Howard Fineman is Newsweek's Senior Washington Correspondent and Columnist, senior editor and deputy Washington bureau chief. He is the author of "Living Politics," a column that began on MSNBC.COM and Newsweek.com and that now also appears in the print magazine. An award-winning reporter and writer, Fineman also is an analyst for NBC News and MSNBC, appearing regularly on "Countdown with Keith Olbermann," "Hardball with Chris Matthews" and "TODAY." The author of scores of Newsweek cover stories, Fineman's work has appeared as well in The New York Times, The Washington Post and The New Republic. His 2008 national best-selling book, "The Thirteen American Arguments," was released in paperback by Random House in the spring of 2009.
One of the nation's leading political reporters, Fineman has interviewed every major presidential candidate from (then-vice president) George H.W. Bush in 1985 to (then senator) Barack Obama early and often in the 2008 campaign cycle. His current work focuses on the Obama Administration and its top officials, as well as on Congress and politics throughout the country. Although based in Washington, Fineman travels widely in the U.S. and has covered politics and other events in 49 of the 50 states.

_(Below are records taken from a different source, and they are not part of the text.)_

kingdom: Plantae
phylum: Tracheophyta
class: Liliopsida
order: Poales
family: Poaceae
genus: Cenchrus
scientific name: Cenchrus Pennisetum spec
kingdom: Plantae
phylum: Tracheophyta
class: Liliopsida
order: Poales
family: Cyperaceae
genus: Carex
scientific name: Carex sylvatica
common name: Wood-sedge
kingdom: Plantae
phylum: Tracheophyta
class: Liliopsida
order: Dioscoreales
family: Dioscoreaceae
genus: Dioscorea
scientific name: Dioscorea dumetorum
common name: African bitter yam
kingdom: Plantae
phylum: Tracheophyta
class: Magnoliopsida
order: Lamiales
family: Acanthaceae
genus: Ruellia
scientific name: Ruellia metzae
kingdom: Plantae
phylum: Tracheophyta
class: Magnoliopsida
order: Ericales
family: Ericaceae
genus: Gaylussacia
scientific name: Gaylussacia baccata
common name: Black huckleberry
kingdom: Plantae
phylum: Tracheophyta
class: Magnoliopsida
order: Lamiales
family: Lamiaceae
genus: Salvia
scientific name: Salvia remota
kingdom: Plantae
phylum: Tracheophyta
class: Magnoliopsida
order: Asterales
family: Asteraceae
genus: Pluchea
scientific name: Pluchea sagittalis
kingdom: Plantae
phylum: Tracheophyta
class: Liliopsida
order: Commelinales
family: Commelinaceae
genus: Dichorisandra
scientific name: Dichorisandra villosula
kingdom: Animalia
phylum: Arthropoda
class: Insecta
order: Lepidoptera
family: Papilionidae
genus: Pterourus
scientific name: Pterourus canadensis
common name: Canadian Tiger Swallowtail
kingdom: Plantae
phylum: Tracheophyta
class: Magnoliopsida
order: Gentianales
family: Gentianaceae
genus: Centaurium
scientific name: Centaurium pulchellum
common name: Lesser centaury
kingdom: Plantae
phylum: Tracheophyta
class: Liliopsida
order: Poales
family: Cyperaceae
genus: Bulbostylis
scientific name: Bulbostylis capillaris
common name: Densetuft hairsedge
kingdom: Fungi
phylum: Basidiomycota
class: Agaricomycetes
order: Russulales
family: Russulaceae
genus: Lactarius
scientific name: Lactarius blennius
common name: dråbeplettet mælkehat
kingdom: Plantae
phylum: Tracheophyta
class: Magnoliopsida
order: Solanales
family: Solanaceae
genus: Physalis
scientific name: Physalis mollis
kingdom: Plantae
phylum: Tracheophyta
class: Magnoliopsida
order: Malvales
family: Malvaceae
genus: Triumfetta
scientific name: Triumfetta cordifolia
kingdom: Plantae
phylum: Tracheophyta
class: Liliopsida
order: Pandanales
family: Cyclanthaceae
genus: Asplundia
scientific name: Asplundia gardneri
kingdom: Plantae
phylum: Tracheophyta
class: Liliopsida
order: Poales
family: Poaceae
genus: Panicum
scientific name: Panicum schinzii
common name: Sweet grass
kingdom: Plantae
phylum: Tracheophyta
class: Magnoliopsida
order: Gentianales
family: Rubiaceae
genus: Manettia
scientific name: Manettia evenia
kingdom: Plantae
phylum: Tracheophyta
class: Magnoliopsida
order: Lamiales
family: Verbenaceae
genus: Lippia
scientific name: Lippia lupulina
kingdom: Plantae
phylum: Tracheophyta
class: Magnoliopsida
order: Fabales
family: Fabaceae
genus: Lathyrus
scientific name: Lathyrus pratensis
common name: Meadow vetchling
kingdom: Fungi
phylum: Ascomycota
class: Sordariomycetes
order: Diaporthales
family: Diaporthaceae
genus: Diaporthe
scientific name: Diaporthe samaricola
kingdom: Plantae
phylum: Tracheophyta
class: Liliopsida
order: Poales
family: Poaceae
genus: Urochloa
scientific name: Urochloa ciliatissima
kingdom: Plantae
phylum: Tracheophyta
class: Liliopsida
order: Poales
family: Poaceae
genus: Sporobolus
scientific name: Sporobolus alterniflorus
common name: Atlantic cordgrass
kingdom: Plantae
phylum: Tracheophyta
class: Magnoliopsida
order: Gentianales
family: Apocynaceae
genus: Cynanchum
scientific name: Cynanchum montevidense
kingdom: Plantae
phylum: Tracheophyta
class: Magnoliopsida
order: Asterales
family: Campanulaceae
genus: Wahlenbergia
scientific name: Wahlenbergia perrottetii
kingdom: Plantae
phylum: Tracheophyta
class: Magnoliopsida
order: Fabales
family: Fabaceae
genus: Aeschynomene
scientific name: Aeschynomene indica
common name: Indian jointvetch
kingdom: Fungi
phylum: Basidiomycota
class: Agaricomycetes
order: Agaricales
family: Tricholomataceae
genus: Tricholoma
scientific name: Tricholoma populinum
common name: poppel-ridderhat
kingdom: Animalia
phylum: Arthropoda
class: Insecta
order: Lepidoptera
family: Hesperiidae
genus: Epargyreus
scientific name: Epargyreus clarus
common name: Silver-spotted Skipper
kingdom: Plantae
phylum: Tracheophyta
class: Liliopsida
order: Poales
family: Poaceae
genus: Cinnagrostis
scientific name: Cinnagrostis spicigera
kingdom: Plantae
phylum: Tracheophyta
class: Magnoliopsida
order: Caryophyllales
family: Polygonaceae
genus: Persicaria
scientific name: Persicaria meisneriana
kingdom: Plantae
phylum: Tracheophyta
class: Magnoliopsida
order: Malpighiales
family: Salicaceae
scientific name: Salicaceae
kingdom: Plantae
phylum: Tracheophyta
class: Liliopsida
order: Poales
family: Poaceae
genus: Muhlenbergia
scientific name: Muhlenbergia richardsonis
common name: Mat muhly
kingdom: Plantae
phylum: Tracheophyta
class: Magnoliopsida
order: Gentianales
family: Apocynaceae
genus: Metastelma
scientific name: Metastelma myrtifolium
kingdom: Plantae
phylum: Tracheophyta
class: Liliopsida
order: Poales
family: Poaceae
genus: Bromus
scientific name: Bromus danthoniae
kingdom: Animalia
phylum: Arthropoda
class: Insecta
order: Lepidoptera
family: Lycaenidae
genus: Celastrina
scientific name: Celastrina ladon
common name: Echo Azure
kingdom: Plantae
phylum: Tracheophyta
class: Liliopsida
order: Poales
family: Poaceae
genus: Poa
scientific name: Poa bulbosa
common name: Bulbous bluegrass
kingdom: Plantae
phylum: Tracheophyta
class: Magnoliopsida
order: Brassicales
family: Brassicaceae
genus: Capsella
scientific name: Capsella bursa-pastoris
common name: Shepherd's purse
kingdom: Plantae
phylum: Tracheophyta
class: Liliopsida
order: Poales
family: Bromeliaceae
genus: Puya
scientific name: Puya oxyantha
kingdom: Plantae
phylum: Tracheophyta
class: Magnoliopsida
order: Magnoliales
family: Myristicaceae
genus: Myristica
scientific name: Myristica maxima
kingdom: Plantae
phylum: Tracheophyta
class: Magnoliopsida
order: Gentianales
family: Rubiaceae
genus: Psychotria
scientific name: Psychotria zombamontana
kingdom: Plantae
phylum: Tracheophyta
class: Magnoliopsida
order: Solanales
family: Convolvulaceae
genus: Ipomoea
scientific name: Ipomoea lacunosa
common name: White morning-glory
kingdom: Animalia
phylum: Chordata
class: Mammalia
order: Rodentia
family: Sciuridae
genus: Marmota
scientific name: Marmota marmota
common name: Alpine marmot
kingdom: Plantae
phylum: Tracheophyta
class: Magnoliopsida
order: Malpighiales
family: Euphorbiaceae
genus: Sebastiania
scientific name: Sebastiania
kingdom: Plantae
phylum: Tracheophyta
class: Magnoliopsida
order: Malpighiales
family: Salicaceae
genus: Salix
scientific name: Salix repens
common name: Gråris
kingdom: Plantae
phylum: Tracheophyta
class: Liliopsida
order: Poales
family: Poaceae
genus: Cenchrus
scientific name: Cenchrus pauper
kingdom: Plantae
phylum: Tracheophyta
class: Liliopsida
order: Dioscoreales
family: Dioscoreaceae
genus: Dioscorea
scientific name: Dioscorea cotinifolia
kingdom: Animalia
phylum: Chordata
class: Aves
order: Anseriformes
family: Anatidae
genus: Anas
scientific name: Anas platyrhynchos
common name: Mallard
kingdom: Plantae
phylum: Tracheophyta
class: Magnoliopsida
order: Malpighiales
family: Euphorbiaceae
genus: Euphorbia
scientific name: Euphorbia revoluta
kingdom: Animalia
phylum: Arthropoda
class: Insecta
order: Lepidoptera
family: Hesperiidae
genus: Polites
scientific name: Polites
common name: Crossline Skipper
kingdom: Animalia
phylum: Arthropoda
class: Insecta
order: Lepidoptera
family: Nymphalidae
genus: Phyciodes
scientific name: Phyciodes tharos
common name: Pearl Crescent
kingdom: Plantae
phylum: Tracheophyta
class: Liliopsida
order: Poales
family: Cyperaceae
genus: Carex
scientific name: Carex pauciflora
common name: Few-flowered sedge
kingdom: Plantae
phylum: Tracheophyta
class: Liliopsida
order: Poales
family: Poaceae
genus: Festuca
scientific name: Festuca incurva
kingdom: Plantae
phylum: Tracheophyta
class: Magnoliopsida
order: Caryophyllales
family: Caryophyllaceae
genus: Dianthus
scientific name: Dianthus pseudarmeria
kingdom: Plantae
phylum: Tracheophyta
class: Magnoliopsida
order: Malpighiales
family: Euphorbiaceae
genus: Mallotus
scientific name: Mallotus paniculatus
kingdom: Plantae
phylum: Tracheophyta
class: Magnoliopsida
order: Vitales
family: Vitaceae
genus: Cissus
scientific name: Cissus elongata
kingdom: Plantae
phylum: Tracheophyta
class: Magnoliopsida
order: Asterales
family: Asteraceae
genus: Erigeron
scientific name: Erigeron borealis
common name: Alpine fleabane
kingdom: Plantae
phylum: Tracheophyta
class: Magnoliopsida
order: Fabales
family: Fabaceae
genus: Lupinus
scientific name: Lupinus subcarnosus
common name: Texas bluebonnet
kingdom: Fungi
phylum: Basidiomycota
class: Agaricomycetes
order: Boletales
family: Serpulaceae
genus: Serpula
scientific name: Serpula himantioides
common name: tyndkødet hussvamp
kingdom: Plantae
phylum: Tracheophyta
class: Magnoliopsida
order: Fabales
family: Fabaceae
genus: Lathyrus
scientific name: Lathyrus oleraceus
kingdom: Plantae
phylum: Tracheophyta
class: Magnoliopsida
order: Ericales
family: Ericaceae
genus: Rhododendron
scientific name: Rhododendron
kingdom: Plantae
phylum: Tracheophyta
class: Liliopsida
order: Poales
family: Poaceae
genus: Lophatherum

Fineman's work has produced many milestones and awards. A cover story in November 2001 featured President George W. Bush's first extensive interview after 9/11. Another cover, "Bush and God," was part of a series of articles that won the 2003 National Magazine Award for General Excellence. His reporting has helped Newsweek win many honors from the Magazine Publishers Association and the American Journalism Review. Other awards include a "Page One" from the Headliners Club of New York, a "Silver Gavel" from the American Bar Association and a "Deadline Club" from the Society of Professional Journalists (SPJ). In 2006 he received the Alumni Award from Columbia University's Graduate School of Journalism.
As a reporter and writer, Fineman ranges widely. Besides campaign-year covers, other projects have included: race and politics, the impact of digital technology on society, the influence of Hollywood on politics, the rise of the religious right and of conservative talk radio. He has interviewed business leaders such as George Soros, Bill Gates, Steve Case and Robert Rubin and entertainment figures such as Warren Beatty, Jane Fonda and Jay Leno.
Although now under exclusive television contract to NBC, Fineman over the years has appeared on major public affairs shows, such as Nightline, Face the Nation, Fox News Sunday, Larry King Live, Charlie Rose and the NewsHour. He was a regular panelist on Washington Week in Review on PBS (1983-95) and on CNN's Capital Gang Sunday (1995-98). He worked with Ted Koppel on Nightline specials, and has been a guest on Comedy Central's "The Daily Show with Jon Stewart" and "The Colbert Report."
A native of Pittsburgh, Fineman began his career at The Courier-Journal in Louisville, covering the environment, the coal industry and state politics before joining the newspaper's Washington bureau in 1978. He moved to Newsweek in 1980, was named chief political correspondent in 1984, deputy Washington bureau chief in 1993, senior editor in 1995 and senior Washington correspondent and columnist in 2008.
Fineman holds an A.B., Phi Beta Kappa, from Colgate, an M.S. in journalism from Columbia and a J.D. from the Brandeis School of Law at the University of Louisville. His legal education included a year as a visiting student at the Georgetown University Law Center. He received Watson and Pultizer Traveling Fellowships for study in Europe, Russia and the Middle East, and has traveled to more than 40 countries, among them China, Vietnam, Japan, Ukraine, Israel, Turkey and the West Bank Palestinian Territories.
Fineman is married to Amy L. Nathan, a senior counsel at the Federal Communications Commission. They live in Washington with their two children, Meredith and Nicholas.